Ribut-ribut mengenai urun biaya hanyalah puncak gunung es dari masalah yang dihadapi Badan Penyelenggara Jaminan Sosial (BPJS) Kesehatan. Kebijakan tambal-sulam ini bukan obat mujarab untuk mengatasi defisit keuangan penyelenggara Jaminan Kesehatan Nasional (JKN) tersebut.
Aturan perihal urun biaya di luar premi yang diberlakukan mulai akhir tahun lalu itu akan diterapkan pada jenis pelayanan kesehatan yang berpotensi menimbulkan penyalahgunaan. Tujuannya untuk mengurangi moral hazard, terutama oleh peserta mandiri, misalnya menambah layanan yang tidak disarankan. Hanya, langkah ini jangan sampai menjadi alasan untuk membatasi layanan utama bagi peserta jaminan.
Agar tidak menimbulkan kekisruhan, sudah selayaknya BPJS Kesehatan dan Kementerian Kesehatan mendetailkan jenis pelayanan kesehatan yang akan dikenai ketentuan urun biaya tersebut. Peserta yang selama ini menerima bantuan iuran semestinya tidak dikenai skema urun biaya. Pasien JKN harus dididik mengenai pelayanan yang tidak dijamin.

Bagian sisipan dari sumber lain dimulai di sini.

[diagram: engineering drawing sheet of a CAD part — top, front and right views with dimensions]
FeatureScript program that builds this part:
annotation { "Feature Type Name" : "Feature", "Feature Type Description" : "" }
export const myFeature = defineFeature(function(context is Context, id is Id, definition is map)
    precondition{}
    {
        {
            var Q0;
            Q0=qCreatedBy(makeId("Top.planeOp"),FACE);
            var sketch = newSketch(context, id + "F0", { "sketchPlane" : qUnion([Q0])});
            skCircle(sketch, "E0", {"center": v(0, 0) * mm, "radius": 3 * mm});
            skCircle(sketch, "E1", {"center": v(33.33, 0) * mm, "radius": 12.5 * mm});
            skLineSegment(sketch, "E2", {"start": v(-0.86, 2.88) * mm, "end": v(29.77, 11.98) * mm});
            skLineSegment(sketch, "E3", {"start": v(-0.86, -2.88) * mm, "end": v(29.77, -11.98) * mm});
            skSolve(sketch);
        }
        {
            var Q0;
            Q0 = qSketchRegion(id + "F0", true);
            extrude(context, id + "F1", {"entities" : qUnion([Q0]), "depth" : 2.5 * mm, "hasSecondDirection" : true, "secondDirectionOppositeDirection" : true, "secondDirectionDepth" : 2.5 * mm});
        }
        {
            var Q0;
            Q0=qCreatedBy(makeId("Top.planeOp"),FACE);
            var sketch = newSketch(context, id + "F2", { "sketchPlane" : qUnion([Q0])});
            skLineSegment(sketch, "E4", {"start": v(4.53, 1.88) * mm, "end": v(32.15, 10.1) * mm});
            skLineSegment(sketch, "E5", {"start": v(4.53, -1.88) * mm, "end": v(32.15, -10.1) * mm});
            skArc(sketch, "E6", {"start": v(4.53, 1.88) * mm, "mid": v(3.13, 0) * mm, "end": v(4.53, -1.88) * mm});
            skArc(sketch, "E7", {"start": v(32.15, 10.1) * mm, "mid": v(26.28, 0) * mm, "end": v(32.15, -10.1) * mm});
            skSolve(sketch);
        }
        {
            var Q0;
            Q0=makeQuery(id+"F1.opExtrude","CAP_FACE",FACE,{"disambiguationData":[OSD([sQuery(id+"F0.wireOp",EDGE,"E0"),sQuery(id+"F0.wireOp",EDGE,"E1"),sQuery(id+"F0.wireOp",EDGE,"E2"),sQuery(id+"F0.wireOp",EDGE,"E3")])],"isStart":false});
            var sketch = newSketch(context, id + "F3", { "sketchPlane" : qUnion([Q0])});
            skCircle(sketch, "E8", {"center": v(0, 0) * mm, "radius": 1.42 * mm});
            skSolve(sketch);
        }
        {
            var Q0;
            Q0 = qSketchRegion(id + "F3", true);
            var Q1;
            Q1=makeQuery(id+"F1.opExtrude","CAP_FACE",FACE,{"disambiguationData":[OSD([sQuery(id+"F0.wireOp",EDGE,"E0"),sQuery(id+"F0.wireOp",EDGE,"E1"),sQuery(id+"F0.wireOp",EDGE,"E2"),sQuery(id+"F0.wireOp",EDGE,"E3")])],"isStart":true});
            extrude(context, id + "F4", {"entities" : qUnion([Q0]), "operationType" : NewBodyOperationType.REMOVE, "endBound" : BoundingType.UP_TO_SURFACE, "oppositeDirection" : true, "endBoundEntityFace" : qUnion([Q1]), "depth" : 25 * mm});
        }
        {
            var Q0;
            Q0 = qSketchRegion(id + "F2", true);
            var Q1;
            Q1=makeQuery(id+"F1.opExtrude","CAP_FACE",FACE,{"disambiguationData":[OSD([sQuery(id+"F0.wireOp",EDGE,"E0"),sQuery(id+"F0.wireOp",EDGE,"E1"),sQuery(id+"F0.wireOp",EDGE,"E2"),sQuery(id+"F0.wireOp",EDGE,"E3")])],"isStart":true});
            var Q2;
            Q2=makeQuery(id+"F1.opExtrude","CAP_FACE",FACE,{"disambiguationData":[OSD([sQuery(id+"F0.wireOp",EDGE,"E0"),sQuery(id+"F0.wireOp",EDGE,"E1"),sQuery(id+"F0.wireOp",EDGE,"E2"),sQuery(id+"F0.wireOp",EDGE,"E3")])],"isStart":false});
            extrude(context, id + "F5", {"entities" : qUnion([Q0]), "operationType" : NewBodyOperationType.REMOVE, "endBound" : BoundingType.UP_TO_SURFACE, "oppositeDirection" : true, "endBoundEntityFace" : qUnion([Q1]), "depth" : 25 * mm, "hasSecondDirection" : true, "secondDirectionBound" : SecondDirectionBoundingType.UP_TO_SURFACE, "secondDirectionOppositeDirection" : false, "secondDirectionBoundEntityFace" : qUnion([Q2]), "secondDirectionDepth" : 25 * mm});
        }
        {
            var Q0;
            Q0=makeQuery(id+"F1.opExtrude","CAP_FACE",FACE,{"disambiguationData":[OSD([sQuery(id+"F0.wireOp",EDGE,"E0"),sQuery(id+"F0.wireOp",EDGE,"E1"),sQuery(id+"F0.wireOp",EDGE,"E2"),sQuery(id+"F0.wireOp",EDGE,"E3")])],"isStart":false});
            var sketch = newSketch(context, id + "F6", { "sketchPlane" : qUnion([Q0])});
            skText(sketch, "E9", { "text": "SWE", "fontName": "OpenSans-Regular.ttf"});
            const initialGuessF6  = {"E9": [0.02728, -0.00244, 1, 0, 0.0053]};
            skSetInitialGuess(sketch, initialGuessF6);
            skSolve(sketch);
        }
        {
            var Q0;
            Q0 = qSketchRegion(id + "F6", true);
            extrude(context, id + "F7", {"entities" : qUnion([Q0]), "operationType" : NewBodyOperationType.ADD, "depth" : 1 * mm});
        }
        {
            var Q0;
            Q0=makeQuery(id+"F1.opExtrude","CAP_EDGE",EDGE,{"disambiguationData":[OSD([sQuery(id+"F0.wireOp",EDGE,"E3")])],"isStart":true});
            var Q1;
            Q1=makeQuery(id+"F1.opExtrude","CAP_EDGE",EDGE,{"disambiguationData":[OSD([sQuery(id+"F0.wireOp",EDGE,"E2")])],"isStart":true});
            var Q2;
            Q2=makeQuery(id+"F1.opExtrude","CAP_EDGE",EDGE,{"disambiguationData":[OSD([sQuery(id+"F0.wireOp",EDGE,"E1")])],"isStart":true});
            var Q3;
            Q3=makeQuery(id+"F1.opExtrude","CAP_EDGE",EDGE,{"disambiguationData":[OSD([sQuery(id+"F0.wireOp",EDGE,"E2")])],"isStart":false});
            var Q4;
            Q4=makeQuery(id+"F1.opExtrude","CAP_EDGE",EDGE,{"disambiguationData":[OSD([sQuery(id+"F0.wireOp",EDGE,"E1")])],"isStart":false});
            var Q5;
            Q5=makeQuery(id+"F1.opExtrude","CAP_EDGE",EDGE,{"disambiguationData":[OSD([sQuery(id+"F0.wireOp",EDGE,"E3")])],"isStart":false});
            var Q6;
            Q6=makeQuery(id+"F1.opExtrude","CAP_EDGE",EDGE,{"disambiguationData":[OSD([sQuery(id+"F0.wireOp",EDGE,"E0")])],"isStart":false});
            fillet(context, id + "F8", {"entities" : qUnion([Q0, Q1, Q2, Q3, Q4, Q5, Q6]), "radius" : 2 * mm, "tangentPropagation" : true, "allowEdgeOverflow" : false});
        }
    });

Pemerintah juga harus mengawasi dan menghentikan praktik urun biaya tidak resmi. Sudah menjadi rahasia umum, urun biaya siluman dikenakan kepada peserta JKN. Fasilitas kesehatan meminta biaya tambahan kepada peserta dengan dalih tidak dijamin oleh BPJS Kesehatan atau obatnya tidak tersedia. Semua kelompok peserta, termasuk orang miskin ataupun peserta penerima bantuan iuran, mesti menanggung biaya tambahan ini.

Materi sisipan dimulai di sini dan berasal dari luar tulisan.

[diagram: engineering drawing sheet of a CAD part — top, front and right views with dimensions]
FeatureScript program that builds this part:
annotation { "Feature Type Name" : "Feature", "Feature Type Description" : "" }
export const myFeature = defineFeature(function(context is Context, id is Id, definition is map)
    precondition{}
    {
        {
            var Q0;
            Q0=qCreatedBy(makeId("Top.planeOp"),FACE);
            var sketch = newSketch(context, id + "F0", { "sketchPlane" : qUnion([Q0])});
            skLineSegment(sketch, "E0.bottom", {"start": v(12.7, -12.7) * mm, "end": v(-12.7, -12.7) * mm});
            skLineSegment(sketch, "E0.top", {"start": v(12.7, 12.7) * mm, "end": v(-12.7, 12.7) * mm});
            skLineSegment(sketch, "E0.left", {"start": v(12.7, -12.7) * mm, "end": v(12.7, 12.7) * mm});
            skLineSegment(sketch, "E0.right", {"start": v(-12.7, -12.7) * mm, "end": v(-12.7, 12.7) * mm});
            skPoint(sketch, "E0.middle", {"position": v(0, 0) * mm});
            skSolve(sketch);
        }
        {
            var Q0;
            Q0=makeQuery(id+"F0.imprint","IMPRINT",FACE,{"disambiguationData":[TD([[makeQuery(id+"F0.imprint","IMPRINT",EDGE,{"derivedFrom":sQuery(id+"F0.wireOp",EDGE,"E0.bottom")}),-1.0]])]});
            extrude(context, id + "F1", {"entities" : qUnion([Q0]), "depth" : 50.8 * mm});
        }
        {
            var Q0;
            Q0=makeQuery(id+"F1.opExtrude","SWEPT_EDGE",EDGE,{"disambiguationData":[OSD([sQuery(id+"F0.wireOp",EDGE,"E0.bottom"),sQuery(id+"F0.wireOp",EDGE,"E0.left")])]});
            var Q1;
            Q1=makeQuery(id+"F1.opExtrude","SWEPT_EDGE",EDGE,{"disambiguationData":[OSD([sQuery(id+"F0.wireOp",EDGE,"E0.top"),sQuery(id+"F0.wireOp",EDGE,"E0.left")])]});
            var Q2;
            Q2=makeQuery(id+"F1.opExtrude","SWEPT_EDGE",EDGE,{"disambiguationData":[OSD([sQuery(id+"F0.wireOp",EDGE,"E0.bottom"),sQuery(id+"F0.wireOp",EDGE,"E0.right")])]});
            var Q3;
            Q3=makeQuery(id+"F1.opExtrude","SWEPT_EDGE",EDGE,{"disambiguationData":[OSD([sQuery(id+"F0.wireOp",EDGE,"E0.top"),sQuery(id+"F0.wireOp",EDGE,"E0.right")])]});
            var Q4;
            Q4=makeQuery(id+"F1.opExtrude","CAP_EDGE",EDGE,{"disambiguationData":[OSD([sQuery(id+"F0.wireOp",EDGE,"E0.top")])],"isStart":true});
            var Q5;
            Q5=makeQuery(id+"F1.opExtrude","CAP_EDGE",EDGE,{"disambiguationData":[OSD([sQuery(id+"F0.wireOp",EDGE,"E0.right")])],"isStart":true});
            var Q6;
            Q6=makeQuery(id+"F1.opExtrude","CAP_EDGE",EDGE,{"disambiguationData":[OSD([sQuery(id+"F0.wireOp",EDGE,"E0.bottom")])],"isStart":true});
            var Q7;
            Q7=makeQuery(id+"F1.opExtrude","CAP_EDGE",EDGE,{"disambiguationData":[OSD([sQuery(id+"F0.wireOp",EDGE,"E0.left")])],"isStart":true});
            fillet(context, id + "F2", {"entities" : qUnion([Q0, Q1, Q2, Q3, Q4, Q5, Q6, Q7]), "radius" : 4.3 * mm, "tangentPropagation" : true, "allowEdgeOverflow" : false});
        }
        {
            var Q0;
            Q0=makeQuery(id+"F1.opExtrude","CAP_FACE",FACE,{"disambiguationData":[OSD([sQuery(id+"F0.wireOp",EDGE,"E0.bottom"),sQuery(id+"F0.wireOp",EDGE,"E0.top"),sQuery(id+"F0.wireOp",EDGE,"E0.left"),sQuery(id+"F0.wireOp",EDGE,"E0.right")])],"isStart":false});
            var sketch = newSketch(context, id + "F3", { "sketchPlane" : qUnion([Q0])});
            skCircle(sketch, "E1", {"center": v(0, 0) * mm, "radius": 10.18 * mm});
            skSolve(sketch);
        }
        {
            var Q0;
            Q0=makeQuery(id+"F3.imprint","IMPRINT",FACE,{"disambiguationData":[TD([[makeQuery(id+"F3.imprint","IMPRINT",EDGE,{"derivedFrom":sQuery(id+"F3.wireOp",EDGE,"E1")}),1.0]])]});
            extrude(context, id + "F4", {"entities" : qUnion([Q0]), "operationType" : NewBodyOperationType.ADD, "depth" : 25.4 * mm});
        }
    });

Pro-kontra perihal urun biaya dalam program jaminan kesehatan tak perlu terjadi bila pemerintah konsisten menerapkan prinsip asuransi. Sejak program ini bergulir, pemerintah seharusnya menyadarkan masyarakat bahwa sistem jaminan kesehatan nasional ini pada dasarnya adalah skema asuransi. Selain berhak mendapat jaminan pembiayaan, masyarakat punya kewajiban membayar premi yang masuk akal. Jika tidak, sampai kapan pun penerimaan BPJS tak akan pernah cukup untuk menutup seluruh biaya dokter, obat, dan pelayanan rumah sakit.
Persoalan muncul ketika pejabat dan politikus membicarakan skema jaminan iniatas nama politikseolah-olah sebagai fasilitas kesehatan dari negara. Maka, timbul kesan BPJS Kesehatan harus menanggung seluruh biaya pengobatan dan perawatan semua peserta, tanpa kecuali. Padahal skema asuransi ada batasnya. Pemahaman yang keliru ini harus diluruskan.
Membagi beban dengan pasien, dengan cara menaikkan iuran, merupakan jalan keluar yang logis untuk mengatasi penyakit kronis BPJS Kesehatan. Persoalannya, besaran premi peserta BPJS Kesehatan hingga kini lebih rendah dari perhitungan aktuaria. Hingga 2017, rata-rata nilai iuran yang disetor setiap peserta per bulan lebih rendah Rp 5.625 dibandingkan dengan biaya klaim untuk melayani mereka. Pemerintah tidak jadi menaikkan iuran karena khawatir timbul kegaduhan. Padahal seharusnya besaran iuran ditinjau setiap dua tahun.
Pemerintah harus rasional. Skema urun biaya hanyalah obat jangka pendek yang tak bisa mengatasi defisit secara berkelanjutan.